Lorenzin spiega infatti che “siamo riusciti a trovare un accordo sui temi più rilevanti e su obiettivi che ritengo fortemente strategici per il Servizio Sanitario Nazionale, tra questi il fatto che tutte le risorse che verranno risparmiate attraverso l’applicazione delle misure di razionalizzazione saranno reinvestite per politiche sanitarie, ad invarianza del finanziamento statale annuale previsto per il Fondo sanitario”.
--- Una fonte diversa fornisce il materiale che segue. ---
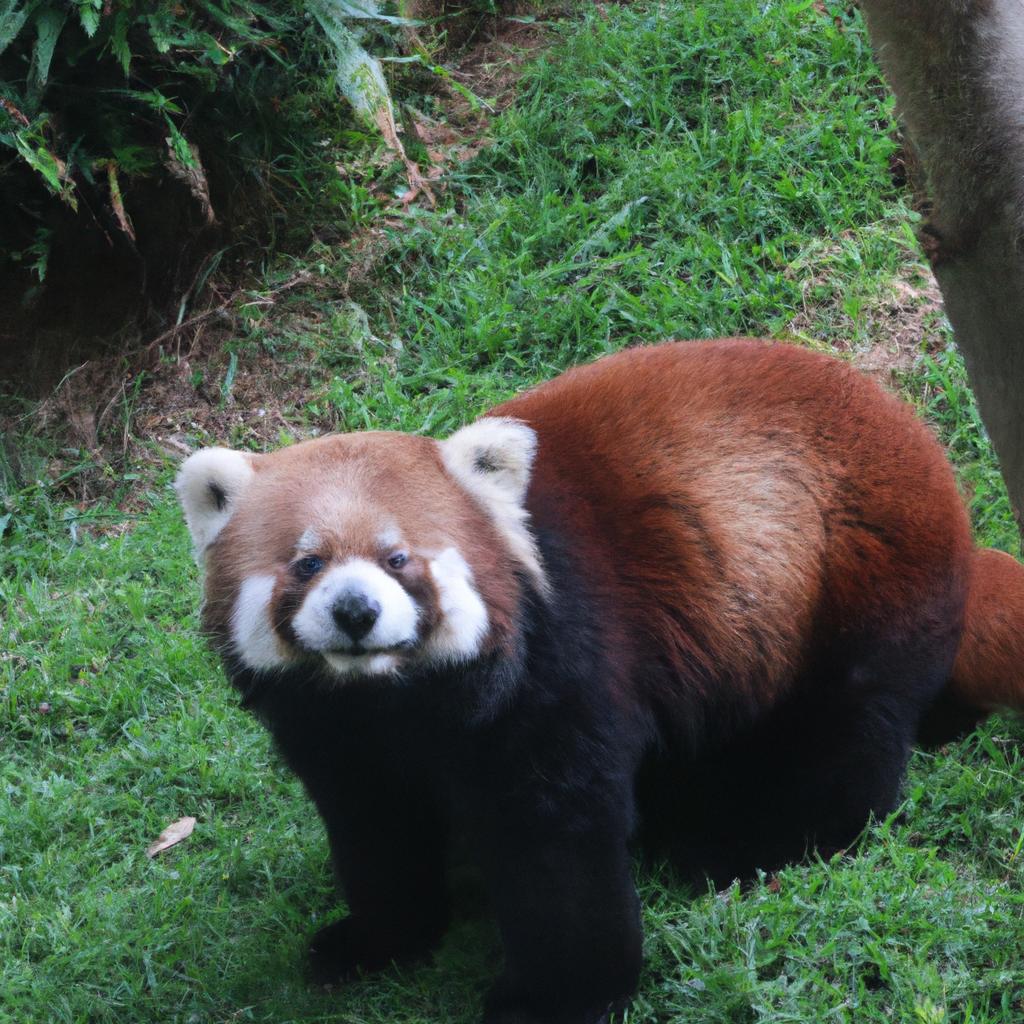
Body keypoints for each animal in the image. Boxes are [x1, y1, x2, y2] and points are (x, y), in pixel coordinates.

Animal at [176, 339, 1024, 1024]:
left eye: (398, 558)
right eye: (308, 563)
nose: (355, 612)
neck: (393, 699)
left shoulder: (557, 663)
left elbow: (555, 839)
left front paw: (554, 997)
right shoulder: (333, 734)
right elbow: (374, 827)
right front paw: (376, 942)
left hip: (854, 581)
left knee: (845, 741)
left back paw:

L’obiettivo prioritario di ministero e Regioni è di “riuscire a realizzare una riforma della sanità nel segno dell’appropriatezza, dell’eliminazione degli sprechi, della trasparenza, attraverso una nuova governance che preveda la selezione dei direttori generali sanitari ed amministrativi lontana dalla politica. Il merito e’ un altro degli obiettivi cui dobbiamo guardare nel prossimo futuro”.

Il Patto, ha spiegato infine il ministro, si occuperà anche dell’aggiornamento dei Livelli Essenziali di Assistenza e della revisione dell’attuale sistema di partecipazione alla spesa sanitaria “volta a garantire una maggiore equità sociale ed, in particolare, una maggiore tutela delle fasce di popolazione caratterizzate da un reddito modesto in relazione alla numerosità dei componenti del nucleo familiare”, nonché del rafforzamento dell’assistenza territoriale e della revisione delle modalità di gestione dei cosiddetti “Piani di rientro” dai disavanzi sanitari.